M. le président. La parole est à M. Philippe Dominati, pour explication de vote.
M. Philippe Dominati. Je n’ai pas obtenu les assurances que j’escomptais.
On ne prévoit pas un rapport pour chaque loi qui est adoptée, tout de même ! À moins que ce ne soit une nouvelle pratique… Y aurait-il une intention sous-jacente ?
En tout cas, je prends note, et je retire mon amendement.
M. Alain Gournac, rapporteur. Merci.
M. le président. L’amendement n° 20 rectifié est retiré.
L'amendement n° 38, présenté par Mme David, M. Fischer, Mmes Pasquet et Hoarau, M. Autain et les membres du groupe Communiste, Républicain, Citoyen et des Sénateurs du Parti de Gauche, est ainsi libellé :
I. - Dernière phrase
Supprimer cette phrase.
II. - Compléter cet article par deux alinéas ainsi rédigés :
À l'issue de cette période, toutes les entreprises de moins de onze salariés visées par la présente section, devront avoir instauré une commission paritaire. Dans le cas contraire, le Gouvernement procédera par voie réglementaire à leur mise en place.
Un décret précise les modalités d'application de cette disposition.

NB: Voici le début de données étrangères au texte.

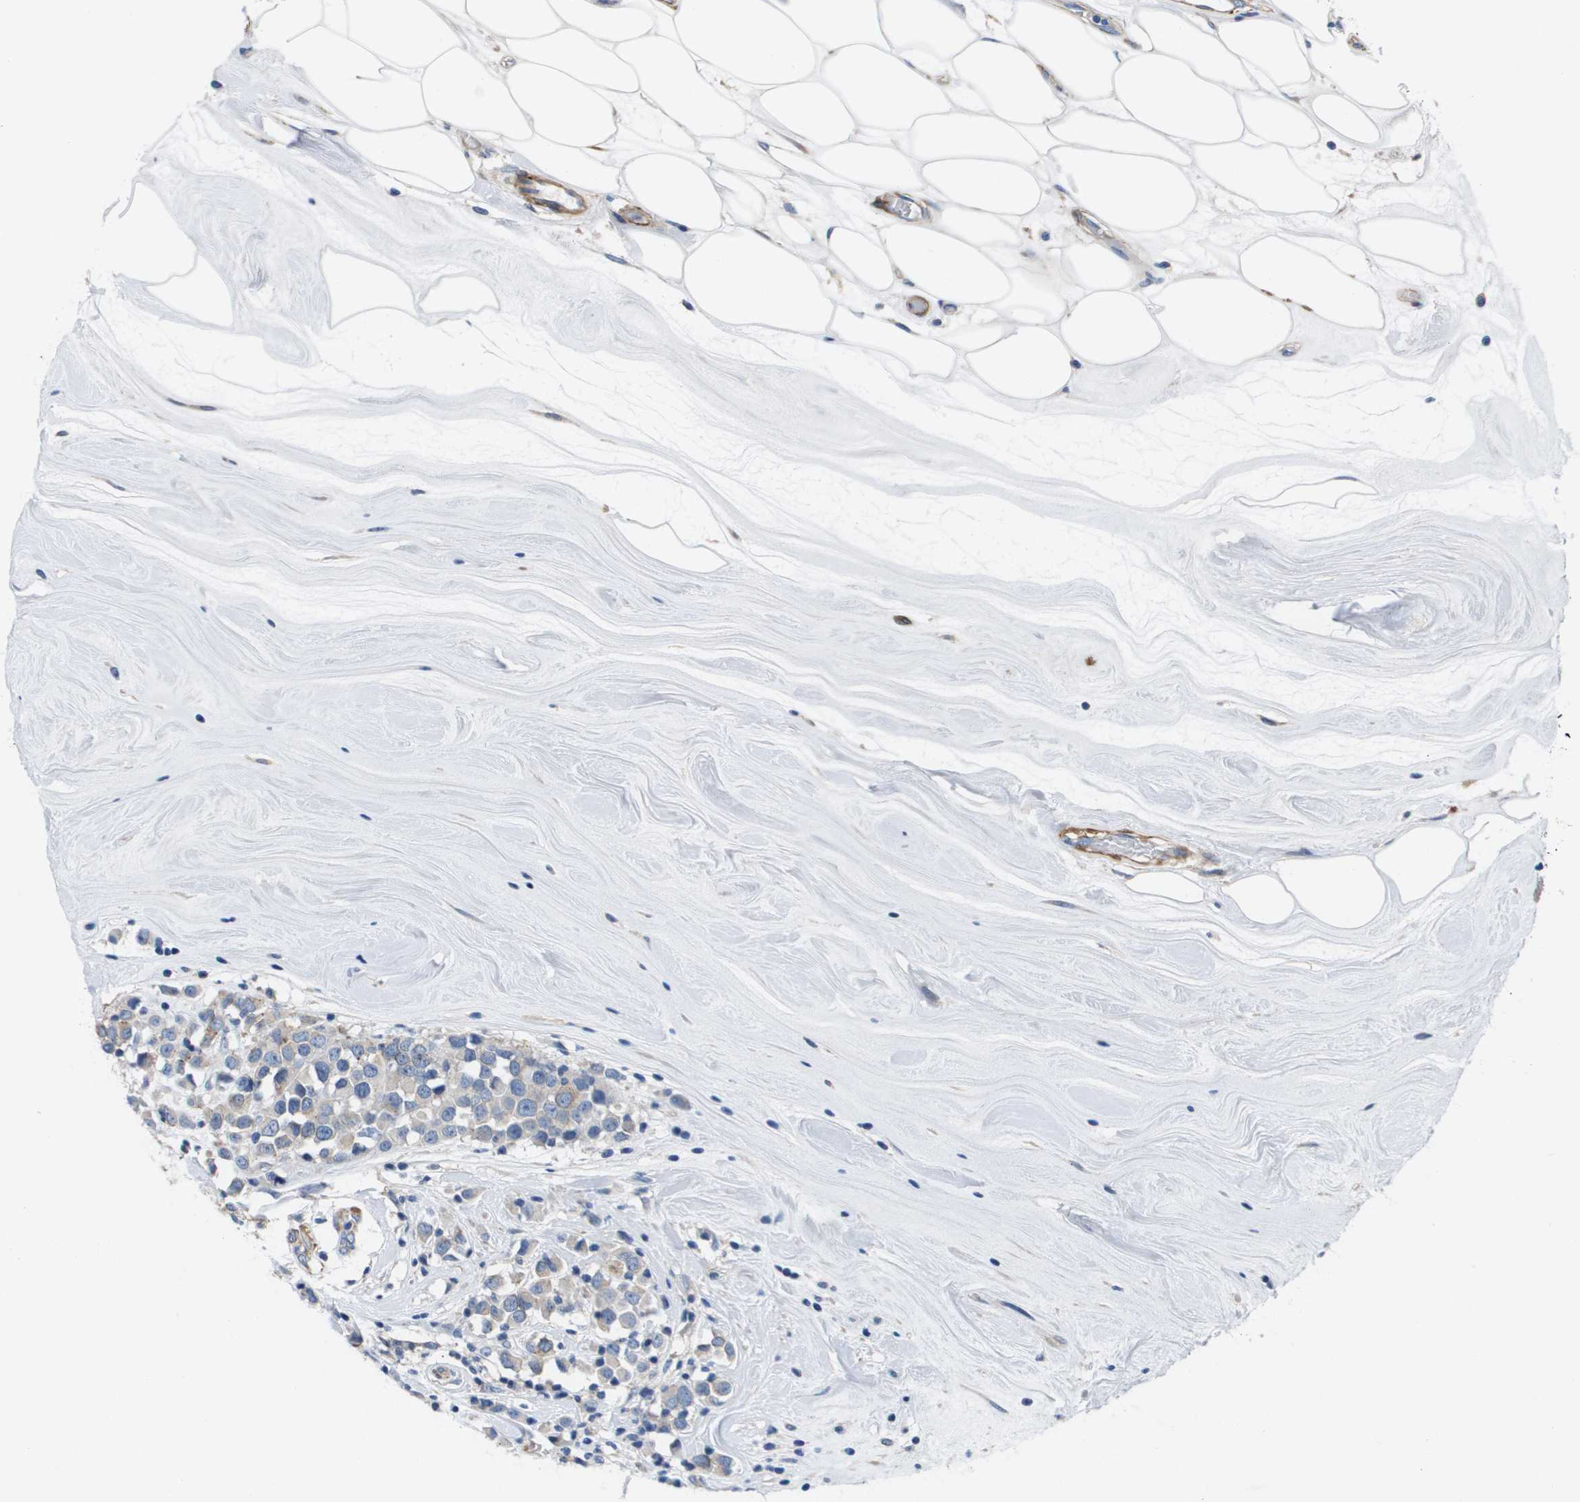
{"staining": {"intensity": "weak", "quantity": ">75%", "location": "cytoplasmic/membranous"}, "tissue": "breast cancer", "cell_type": "Tumor cells", "image_type": "cancer", "snomed": [{"axis": "morphology", "description": "Duct carcinoma"}, {"axis": "topography", "description": "Breast"}], "caption": "Approximately >75% of tumor cells in human breast cancer demonstrate weak cytoplasmic/membranous protein expression as visualized by brown immunohistochemical staining.", "gene": "LPP", "patient": {"sex": "female", "age": 61}}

La parole est à Mme Annie David.
Mme Annie David. Cet amendement va tout à fait à l'opposé de celui de M. Dominati, qui vise à supprimer la clause de revoyure. Pour notre part, nous souhaitons que non seulement ce bilan soit maintenu, mais que le caractère facultatif des adaptations qu’il pourrait présenter soit supprimé. Dans cette optique, nous précisons le contenu des mesures qui devront être adoptées si, dans deux ans, on s’aperçoit que la loi n’a pas été respectée.
Notre idée n’est pas que l’État se substitue aux partenaires sociaux, mais que, si les négociations n’aboutissent pas, il rende la création des commissions paritaires obligatoire.
Cela étant, je ne vais pas développer à nouveau mon argumentation. Tout le monde a en effet bien compris que deux positions tranchées s’opposent de part et d’autre de l’hémicycle et que, au milieu, M. le rapporteur défend la position médiane.
M. le président. Quel est l’avis de la commission ?
M. Alain Gournac, rapporteur. Ma chère collègue, je tiens à vous féliciter. Quand vous avez un cap, vous vous y tenez !
Mme Annie David. Vous aussi, monsieur le rapporteur !
M. Alain Gournac, rapporteur. C’est une qualité !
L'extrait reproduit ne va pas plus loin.